Q. A number of drugs in development for Alzheimer’s disease (AD) have failed phase III clinical trials. Why do you think this is?
There have been a number of high-profile phase III clinical trial failures recently, raising the question why are these efforts not showing more promise? So far, there does not seem to be a single answer to this question. Certainly, a number of these trials used drugs that targeted either decreasing amyloid protein production or targeting fibrillary amyloid plaques with antibodies to assist the immune system in removing constituent proteins. With regard to decreasing amyloid production, both β-secretase and gamma-secretase inhibitors have failed. Potential reasons are: (i) adverse effects of these medications; (ii) targeting the disease in too late of a disease stage where progression is not reversible and several other neurodegenerative processes will continue whether or not amyloid is present; (iii) inhibiting amyloid production may inhibit disease process in dominantly inherited mutation-associated patients where there is excess amyloid production, but the vast majority of Alzheimer's patients have late-onset sporadic or late-onset familial forms of the disease where the mechanisms are more related to amyloid clearance failure; (iv) it may be that the amyloid hypothesis is wrong.
The other major approach is to use monoclonal antibodies targeting oligoclonal amyloid proteins and fibrillary proteins in plaques. A phase Ib aducanumab study has shown promise in patients with mild stage AD.1 The protocol used pushed antibody to relatively high doses and accepted a relatively high level of amyloid-related imaging abnormalities (ARIA). ARIA has since proven to be less clinically significant and more manageable as an adverse effect than originally thought. It was then determined that most other anti-amyloid antibody studies that had been enrolling patients were greatly under dosing levels of antibodies required to achieve amyloid plaque removal and potential clinical efficacy. Several trials have since been modified or new trials initiated using higher levels of antibody dosing. There also has been a move to target Alzheimer's patients at earlier mild cognitive impairment (MCI), or even earlier, amyloid positive on PET scan, but pre-symptomatic stages.

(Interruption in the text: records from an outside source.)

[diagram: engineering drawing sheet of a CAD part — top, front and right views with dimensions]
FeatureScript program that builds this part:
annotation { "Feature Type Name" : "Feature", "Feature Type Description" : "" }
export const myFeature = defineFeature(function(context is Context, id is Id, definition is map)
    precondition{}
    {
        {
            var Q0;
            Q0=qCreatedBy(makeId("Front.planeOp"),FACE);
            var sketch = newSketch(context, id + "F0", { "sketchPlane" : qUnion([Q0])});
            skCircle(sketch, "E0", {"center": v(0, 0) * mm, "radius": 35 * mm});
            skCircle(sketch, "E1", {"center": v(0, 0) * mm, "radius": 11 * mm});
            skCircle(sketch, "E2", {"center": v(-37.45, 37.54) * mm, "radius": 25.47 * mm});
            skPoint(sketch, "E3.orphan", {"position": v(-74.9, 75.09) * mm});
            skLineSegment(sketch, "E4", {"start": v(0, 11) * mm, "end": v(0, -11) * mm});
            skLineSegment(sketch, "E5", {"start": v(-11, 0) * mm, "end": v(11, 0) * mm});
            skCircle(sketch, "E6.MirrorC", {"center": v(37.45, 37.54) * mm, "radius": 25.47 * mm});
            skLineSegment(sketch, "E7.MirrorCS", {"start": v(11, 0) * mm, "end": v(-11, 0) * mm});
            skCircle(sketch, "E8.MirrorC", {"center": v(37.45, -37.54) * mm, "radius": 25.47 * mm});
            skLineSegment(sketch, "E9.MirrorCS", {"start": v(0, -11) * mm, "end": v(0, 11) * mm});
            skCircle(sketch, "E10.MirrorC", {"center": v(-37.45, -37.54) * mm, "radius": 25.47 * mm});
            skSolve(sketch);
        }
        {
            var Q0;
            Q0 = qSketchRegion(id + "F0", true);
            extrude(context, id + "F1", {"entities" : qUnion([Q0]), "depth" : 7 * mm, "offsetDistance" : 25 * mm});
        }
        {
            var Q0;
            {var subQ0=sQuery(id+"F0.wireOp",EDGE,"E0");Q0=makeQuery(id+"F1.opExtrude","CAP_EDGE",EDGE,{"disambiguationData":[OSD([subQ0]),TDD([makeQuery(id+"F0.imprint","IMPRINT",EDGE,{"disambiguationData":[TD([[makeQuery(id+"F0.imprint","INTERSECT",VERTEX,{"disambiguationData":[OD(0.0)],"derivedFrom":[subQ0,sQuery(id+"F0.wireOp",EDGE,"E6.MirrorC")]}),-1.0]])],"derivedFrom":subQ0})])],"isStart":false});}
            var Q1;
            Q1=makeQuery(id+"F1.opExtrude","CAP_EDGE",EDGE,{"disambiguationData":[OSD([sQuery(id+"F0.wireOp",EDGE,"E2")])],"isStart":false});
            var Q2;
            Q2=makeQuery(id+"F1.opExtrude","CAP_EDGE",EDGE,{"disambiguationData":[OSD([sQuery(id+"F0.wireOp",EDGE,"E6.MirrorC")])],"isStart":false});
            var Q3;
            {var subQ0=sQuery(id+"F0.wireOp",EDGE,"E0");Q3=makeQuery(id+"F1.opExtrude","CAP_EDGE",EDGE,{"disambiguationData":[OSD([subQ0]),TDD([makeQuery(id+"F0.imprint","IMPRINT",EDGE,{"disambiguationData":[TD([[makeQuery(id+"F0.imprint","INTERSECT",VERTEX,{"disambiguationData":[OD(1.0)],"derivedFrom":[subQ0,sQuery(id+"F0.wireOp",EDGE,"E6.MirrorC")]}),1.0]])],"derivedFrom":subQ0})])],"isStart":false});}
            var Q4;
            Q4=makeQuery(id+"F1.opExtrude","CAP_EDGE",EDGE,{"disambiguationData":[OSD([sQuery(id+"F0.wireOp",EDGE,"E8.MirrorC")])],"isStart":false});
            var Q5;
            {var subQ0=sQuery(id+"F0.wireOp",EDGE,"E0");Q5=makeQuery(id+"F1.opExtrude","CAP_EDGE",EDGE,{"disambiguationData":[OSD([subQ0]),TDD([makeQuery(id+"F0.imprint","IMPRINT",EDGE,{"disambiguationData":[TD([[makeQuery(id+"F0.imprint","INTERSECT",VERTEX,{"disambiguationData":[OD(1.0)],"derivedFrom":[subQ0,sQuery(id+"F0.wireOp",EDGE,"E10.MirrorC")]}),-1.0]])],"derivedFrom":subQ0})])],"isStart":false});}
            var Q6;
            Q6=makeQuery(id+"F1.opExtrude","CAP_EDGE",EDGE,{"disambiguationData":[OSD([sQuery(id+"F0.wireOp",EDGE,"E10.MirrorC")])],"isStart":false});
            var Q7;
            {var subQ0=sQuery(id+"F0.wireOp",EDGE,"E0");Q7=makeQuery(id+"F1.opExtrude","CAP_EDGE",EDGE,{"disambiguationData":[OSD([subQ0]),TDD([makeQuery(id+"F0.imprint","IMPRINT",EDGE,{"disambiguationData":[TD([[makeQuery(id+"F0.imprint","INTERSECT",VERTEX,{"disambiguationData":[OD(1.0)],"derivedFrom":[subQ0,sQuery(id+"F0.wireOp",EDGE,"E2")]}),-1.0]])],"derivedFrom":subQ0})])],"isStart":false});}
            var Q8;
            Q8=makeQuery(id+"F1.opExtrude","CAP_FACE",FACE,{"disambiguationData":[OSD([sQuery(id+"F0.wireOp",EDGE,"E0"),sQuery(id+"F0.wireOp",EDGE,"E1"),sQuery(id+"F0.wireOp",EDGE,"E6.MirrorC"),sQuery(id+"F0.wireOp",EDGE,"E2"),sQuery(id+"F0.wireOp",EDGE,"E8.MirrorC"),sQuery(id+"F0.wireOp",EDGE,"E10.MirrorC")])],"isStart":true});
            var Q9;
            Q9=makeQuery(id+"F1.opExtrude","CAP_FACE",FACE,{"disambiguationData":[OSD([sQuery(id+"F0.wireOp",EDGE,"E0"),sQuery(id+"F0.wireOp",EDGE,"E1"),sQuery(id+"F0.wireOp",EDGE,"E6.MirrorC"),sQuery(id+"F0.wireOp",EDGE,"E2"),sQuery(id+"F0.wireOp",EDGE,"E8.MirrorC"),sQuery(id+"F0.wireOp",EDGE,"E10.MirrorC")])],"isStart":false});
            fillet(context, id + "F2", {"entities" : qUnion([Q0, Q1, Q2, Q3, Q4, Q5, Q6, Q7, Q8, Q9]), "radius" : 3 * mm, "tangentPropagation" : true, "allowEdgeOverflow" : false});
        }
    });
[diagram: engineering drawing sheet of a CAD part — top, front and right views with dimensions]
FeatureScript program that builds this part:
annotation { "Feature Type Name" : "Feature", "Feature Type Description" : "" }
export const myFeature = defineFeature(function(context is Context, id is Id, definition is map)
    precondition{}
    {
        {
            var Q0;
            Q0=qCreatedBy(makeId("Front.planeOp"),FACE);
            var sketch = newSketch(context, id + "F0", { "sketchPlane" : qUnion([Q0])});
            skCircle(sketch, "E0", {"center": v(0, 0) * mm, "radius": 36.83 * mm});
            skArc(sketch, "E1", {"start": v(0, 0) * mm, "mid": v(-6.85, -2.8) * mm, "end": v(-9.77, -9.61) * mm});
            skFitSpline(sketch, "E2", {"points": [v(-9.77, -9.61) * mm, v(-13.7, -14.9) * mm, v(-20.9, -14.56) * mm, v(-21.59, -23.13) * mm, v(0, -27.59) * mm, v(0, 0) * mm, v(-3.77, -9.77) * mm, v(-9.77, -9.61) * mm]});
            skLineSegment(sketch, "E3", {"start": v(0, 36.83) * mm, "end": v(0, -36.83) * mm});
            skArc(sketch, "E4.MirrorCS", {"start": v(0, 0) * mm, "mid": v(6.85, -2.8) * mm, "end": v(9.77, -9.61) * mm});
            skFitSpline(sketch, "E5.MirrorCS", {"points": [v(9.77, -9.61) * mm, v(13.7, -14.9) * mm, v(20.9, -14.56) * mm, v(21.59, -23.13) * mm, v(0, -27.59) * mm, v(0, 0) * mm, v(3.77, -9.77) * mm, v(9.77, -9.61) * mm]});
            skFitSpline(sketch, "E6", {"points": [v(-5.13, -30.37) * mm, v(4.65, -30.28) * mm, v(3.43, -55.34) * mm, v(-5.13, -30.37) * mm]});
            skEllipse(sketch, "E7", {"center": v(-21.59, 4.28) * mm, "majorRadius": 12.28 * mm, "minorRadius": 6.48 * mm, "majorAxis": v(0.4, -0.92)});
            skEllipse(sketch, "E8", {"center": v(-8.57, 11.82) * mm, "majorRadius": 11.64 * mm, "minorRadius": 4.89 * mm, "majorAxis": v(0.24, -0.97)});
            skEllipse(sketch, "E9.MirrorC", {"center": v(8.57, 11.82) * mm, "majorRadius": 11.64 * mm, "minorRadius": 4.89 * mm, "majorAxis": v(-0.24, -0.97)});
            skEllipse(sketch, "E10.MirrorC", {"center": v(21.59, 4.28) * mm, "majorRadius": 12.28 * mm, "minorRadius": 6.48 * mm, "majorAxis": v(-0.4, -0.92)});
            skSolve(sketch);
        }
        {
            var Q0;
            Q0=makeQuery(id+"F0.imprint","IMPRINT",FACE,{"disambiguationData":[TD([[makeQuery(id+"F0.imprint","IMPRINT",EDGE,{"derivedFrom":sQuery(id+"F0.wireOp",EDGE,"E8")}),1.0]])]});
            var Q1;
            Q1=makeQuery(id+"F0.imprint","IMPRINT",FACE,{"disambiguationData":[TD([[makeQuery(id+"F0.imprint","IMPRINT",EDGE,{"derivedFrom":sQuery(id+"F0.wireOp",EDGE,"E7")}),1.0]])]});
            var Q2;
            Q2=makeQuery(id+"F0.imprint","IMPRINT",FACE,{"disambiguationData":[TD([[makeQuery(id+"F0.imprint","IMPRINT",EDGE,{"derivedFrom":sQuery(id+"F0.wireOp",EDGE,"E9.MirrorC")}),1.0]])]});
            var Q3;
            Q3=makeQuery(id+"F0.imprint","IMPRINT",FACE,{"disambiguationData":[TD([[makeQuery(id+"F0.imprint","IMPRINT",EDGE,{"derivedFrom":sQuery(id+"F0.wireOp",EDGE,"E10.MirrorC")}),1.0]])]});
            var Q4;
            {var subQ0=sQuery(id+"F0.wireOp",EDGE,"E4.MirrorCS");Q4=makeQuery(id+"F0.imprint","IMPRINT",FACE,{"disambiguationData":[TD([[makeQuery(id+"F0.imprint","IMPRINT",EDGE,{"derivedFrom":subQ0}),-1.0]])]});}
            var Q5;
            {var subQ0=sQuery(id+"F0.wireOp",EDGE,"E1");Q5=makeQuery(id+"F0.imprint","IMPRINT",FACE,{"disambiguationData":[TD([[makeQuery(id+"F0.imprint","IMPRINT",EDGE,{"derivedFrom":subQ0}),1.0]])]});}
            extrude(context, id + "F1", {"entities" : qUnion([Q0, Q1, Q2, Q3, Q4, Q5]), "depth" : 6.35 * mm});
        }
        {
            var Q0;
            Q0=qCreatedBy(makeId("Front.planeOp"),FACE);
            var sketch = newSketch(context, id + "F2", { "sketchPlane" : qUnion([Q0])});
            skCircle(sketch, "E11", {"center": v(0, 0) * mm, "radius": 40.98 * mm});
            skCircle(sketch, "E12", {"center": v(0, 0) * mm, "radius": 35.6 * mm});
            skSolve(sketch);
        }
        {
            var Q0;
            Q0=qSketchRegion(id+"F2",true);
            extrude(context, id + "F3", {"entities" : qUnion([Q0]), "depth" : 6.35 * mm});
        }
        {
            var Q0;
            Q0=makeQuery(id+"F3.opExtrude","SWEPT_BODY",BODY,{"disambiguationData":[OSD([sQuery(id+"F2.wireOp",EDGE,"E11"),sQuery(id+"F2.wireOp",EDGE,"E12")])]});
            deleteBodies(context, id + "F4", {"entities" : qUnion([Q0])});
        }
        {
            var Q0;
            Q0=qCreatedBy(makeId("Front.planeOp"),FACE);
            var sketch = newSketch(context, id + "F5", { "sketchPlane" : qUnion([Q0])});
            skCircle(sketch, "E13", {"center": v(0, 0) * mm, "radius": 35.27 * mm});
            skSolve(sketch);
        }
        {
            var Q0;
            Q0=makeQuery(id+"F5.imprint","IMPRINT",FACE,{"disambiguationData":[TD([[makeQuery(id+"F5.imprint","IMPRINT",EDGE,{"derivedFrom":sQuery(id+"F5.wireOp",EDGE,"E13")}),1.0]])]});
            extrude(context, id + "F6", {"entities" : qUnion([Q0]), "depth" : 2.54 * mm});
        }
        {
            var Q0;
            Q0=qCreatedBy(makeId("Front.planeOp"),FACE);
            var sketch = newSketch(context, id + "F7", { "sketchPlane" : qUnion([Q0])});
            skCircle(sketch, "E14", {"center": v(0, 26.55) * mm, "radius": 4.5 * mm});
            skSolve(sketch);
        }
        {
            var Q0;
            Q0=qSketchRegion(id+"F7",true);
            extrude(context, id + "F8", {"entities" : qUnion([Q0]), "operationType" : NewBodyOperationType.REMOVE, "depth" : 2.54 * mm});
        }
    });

Q. What are the limitations of targeting amyloid-beta peptide (Aβ) in AD?
The major limitations of targeting Aβ are as follows:
(1) Too high a dose of antibody advanced too rapidly causes microhemorrhage and/or vasogenic edema.
(2) Mild or moderate stages of disease may be too late with damage already done with other ongoing disease mechanisms continuing.
(3) Drugs that inhibit amyloid production have had toxicities.
(4) Expensive to select patients with amyloid present at baseline or measure amyloid removal (assessment requires lumbar puncture or amyloid positron emission tomography [PET]).
(5) Very small percentage (typically <2%) of antibodies administered gets into the central nervous system limiting potential efficacy.
(6) There are many other newly recognized targets, dozens of potential mechanisms of action or therapeutic targets for investigational drugs, as a consequence of various genes recently discovered to cause Alzheimer's disease. The major effort is currently focused on anti-tau antibodies and/or drugs that interfere with tau metabolism and/or processing.
Q. What other therapeutic targets are being investigated in AD?
There is progressively more interest in microglia and various inflammatory-related pathways as major targets for future therapy of this illness.
Q. What agents in clinical development appear to be most promising?
The most promising agent currently publicly disclosed would be aducanumab. Other β-secretase inhibitors and anti-amyloid and/or anti-tau antibodies are still wait and see.